»»
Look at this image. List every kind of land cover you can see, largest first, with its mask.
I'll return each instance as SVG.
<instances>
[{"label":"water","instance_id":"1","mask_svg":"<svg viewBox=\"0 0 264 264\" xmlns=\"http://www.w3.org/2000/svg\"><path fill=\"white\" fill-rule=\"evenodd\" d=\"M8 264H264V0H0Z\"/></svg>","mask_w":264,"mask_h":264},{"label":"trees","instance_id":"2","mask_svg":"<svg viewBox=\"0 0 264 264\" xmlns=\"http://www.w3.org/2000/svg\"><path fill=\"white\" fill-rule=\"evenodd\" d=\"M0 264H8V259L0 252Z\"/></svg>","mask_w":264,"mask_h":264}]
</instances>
««
• [Brief]: Copy the rows word for word, starting at the first line and ending at the line that contains "<instances>".

• [Written answer]:
Look at this image. List every kind of land cover you can see, largest first, with its mask.
I'll return each instance as SVG.
<instances>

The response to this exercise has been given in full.